→ **TASK ITEM A**
Could you transcribe the excerpt on 1950s technology from "In April 1957" up to and including "of tangible progress."?
→ **TASK ITEM B**
Which people are named in the excerpt on 1950s technology? List all of them.

One reason might be found in the UK Windscale nuclear power plant accident on 10th October 1957. Santa Susana also turned into an expensive superfund clean-up site. Making safe and easily decommissioned nuclear plants turned out to be far harder than imagined in the 1950s. Maybe, as Freeman Dyson has suggested[1], the world simply choose the wrong branch of the technology tree to walk down, selecting the big and complex plants suitable for nuclear weapons isotopes rather than small, simple and robust plants. In any case, today nuclear power is struggling both against cost and broadly negative public perceptions.


First Fortran compiler. Picture from Grinnel College.
First Fortran compiler. Picture from Grinnel College.

In April 1957 IBM sells the first compiler for the FORTRAN scientific programming language, as a hefty package of punched cards. This represents the first time software allowing a computer to write software is sold.

The term “artificial intelligence” had been invented the year before at the famous Dartmouth conference on artificial intelligence, which set out the research agenda to make machines that could mimic human problem solving. Newell, Shaw and Simon demonstrated the General Problem Solver (GPS) in 1957, a first piece of tangible progress.

While the Fortran compiler was a completely independent project it does represent the automation of programming. Today software development involves using modular libraries, automated development and testing: a single programmer can today do projects far outside what would have been possible in the 1950s. Cars run software on the order of 100s of million lines of code, and modern operating systems easily run into the high tens of millions of lines of code[2].

Moore's law, fitted with Jacknifed sigmoids. Green lines mark 98% confidence interval. Data from Nordhaus.
Moore’s law, fitted with Jacknifed sigmoids. Green lines mark 98% confidence interval. Data from Nordhaus.

→ **RECORDED INFORMATION**
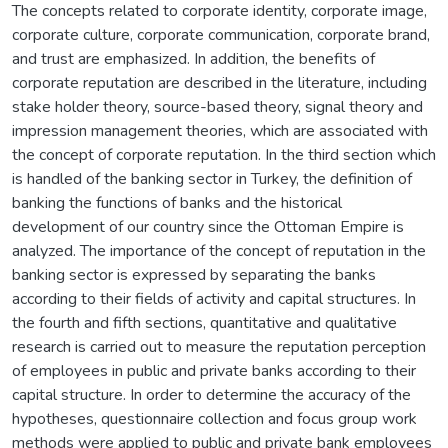
The concepts related to corporate identity, corporate image,
corporate culture, corporate communication, corporate brand,
and trust are emphasized. In addition, the benefits of
corporate reputation are described in the literature, including
stake holder theory, source-based theory, signal theory and
impression management theories, which are associated with
the concept of corporate reputation. In the third section which
is handled of the banking sector in Turkey, the definition of
banking the functions of banks and the historical
development of our country since the Ottoman Empire is
analyzed. The importance of the concept of reputation in the
banking sector is expressed by separating the banks
according to their fields of activity and capital structures. In
the fourth and fifth sections, quantitative and qualitative
research is carried out to measure the reputation perception
of employees in public and private banks according to their
capital structure. In order to determine the accuracy of the
hypotheses, questionnaire collection and focus group work
methods were applied to public and private bank employees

→ **TASK OUTPUT A**
In April 1957 IBM sells the first compiler for the FORTRAN scientific programming language, as a hefty package of punched cards. This represents the first time software allowing a computer to write software is sold.

The term “artificial intelligence” had been invented the year before at the famous Dartmouth conference on artificial intelligence, which set out the research agenda to make machines that could mimic human problem solving. Newell, Shaw and Simon demonstrated the General Problem Solver (GPS) in 1957, a first piece of tangible progress.

→ **TASK OUTPUT B**
Freeman Dyson
Newell
Shaw
Simon
Nordhaus